Name Sage: Baby Names for Boy #3
Their grandfather is Scottish, so we would like to have a name that is also familiar in the UK. I don’t want to repeat a first initial, so C and D names are out.
Names we have considered:
Ethan – too popular
Sebastian – unsure it’s right, and also rising in popularity
Harrison – my husband likes; I don’t
Zeke – my choice
Desmond – my choice
Gabriel – my husband’s choice
Help us find the perfect fit for our third boy!
The Name Sage replies:
Cameron and Dominic are such handsome names! They’re longer, and shorten easily – but they’re not so long that they require a nickname. And while they’re both Top 100 choices in the US, they don’t seem like they’re everywhere.
I do think Cameron feels slightly British; Dominic, less so. But when I look at the numbers, they’re both in steady use in the UK. Interestingly, Desmond – the name that stands out as the most English to my American ear – seems to be out of favor with British parents today.
Before we look at the rest of your list, let’s talk about popularity for a minute. It sounds like you’d prefer to avoid Top Ten names, and maybe even anything in the Top 50 or so. Rhys ranks a relatively rare Number 483 in the US, but that’s the name that repeats in your circle of friends – not Top Ten Ethan or fast-rising Sebastian.
If we cross off the most popular names on your list, Ethan, Gabriel, and Sebastian are all gone. Dom and Tom is not ideal, so let’s eliminate Thomas, too. That leaves Harrison, Rhys, Zeke, and Desmond, all of which could work – but it sounds like you don’t quite agree on any of those four.
Time to add some options!
Elliott – Elliott is another surname name that’s equally well known as a given name, thanks to characters from Pete’s Dragon to E.T. to Law & Order. It could shorten to Eli if you’re so inclined. Elliot and Elliott are Top 100 choices in the UK; they’re slightly less common in the US, but not by much. Cameron, Dominic, and Elliott sound like brothers. Two other ideas with a similar sound: Everett and Emmett.
Jasper – Jasper is a gemstone name that’s been worn by several prominent figures in Great Britain, from the fifteenth century Jasper Tudor to contemporary novelist Jasper Fforde. It’s a strong choice on either side of the Atlantic.
Nathaniel – Nathaniel has been in the US Top 100 since the 1970s, but it’s never been wildly popular. I wonder if, like Sebastian, it feels a little bit too long and maybe not quite English enough? I’m leaving it on this list, though, because it meets your criteria so well: familiar in the UK, not too common, with a different initial and a distinctive short form.
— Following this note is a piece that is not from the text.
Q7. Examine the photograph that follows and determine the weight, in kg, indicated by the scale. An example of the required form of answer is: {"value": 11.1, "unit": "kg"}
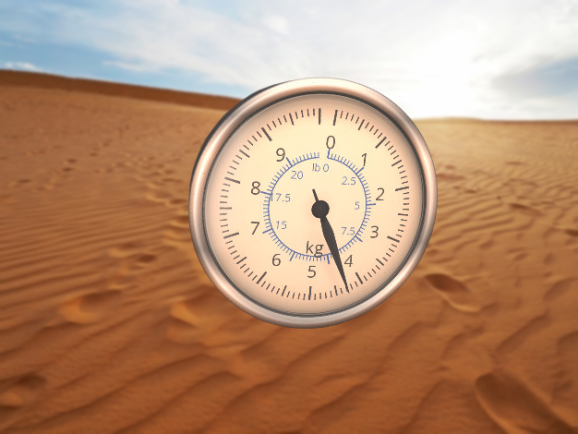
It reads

Hugo – Hugo is much more popular in the UK than the US, but that might be a good thing. It’s shorter, and I’d probably call Hugo nickname-proof, which makes it not quite a perfect match. But from a popularity perspective, Hugo is perfection.
Julian – Julian might be too popular for your tastes, and yet I think it’s a good fit style-wise. Cameron, Dominic, and Julian sound like brothers without repeating sounds. Julian shortens to Jules or Jude. As for whether it’s English? Julian Fellowes is the creator of Downton Abbey.
Jonathan – Parents hoping to avoid common names often overlook names that have been in steady use for many years. But sometimes these are the best bets – they’re familiar and likeable, but aren’t likely to climb into the Top Ten anytime soon. I think Jonathan goes wonderfully well with Cameron and Dominic.
And yet, I wonder if you’re overlooking the exactly right name: Ethan. It sounds like it would be your top choice if only it wasn’t so popular. It is a long-time Top Ten name in the US, and a current Top 20 pick in the UK.
But a Top Ten name isn’t what it used to be. Thirty years ago, the Number One name (Michael) was given to more than 3% of all boys born that year. The current Number One name (Noah) was given to less than 1% of all boys. In other words, a Number One name by today’s standards wouldn’t have made the Top 20 when you were born. The result is that even Noah is less likely to be Noah J. in kindergarten.
But if popularity is still a concern, I’d suggest Jasper. It feels slightly English, familiar but distinctive, and is definitely less popular than many of the possibilities you’ve considered.